Le procès du commandant de l'une des plus brutales prisons communistes roumaines, accusé de crimes contre l'humanité, a débuté mercredi à la Cour d'appel de Bucarest. Près de 25 ans après la chute du régime totalitaire, la justice demande pour la première fois des comptes à un dirigeant de prison ou camp de travail communiste dans le pays.

Plus de 600'000 personnes - intellectuels, opposants politiques, officiers ou prêtres - ont été détenues entre 1947 et 1989.

L'accusé, Alexandru Visinescu, qui aura 89 ans samedi, est arrivé au tribunal accompagné d'un de ses neveux, qui parle la plupart du temps pour lui. "A mon âge, je ne suis pas bien. Voyez dans quel état je suis !", a déclaré M. Visinescu avant d'entrer dans la salle. "Comment pourrais-je avoir confiance dans la justice après tout ce qu'on a raconté sur moi ?", a-t-il ajouté.

Risque de prison à perpétuité

Il est accusé d'avoir instauré un "régime d'extermination" à la prison de Ramnicu Sarat (est), qu'il dirigea entre 1956 et 1963. Le terrible établissement était connu, outre pour le manque de nourriture et de chauffage, pour l'isolement des détenus, condamnés au silence absolu. Alexandru Visinescu risque la prison à perpétuité.

"En tant que commandant, l'inculpé (...) a soumis les détenus politiques à des conditions de nature à entraîner leur destruction physique, en les privant de soins médicaux, de nourriture et de chauffage et en leur infligeant de mauvais traitements", selon l'acte d'accusation.
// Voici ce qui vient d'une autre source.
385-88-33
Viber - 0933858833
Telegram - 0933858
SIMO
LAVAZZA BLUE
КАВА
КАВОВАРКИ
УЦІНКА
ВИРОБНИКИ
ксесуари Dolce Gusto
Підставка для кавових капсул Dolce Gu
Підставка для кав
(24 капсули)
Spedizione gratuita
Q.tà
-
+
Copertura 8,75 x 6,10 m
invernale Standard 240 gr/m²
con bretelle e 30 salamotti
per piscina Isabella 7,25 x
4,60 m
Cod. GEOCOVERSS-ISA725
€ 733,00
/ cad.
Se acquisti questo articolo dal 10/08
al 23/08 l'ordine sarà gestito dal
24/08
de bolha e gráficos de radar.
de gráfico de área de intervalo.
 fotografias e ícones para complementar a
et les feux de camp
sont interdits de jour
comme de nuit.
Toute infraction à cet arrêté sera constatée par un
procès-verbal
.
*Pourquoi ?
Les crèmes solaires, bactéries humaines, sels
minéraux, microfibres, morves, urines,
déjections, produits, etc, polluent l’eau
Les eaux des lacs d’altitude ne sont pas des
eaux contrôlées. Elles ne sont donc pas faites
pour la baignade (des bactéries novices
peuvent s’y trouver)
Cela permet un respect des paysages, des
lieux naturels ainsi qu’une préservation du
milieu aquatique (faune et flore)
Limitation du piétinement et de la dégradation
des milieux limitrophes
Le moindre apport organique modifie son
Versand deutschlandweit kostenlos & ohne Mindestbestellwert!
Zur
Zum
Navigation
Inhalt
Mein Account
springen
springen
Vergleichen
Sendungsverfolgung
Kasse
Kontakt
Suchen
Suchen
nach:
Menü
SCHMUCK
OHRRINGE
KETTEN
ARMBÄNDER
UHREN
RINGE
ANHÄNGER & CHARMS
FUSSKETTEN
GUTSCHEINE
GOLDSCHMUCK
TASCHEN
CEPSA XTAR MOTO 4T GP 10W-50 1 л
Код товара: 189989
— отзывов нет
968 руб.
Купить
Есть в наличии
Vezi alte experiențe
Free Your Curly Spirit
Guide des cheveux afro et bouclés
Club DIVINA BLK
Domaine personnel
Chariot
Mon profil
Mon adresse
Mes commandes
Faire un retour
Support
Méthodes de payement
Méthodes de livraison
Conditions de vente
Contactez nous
Au moins 14 détenus en sont morts.

Décrit comme une "brute" par certaines de ses victimes, M. Visinescu clame son innocence et montre du doigt ses supérieurs. "Je n'étais pas responsable des règles dans la prison. Je respectais les ordres de la direction", avait-il déclaré.

Plusieurs mois voire des années

"Ce procès est particulièrement important car, pour la première fois, un instrument de la terreur communiste comparaîtra devant la justice", a indiqué le président de l'Institut roumain de recherche sur les crimes du communisme (IICCMER) Radu Preda. "Toutes proportions gardées, il s'agit d'un Nuremberg roumain", a-t-il jugé. D'autres procès devraient suivre, 35 autres tortionnaires présumés étant dans le collimateur de la justice.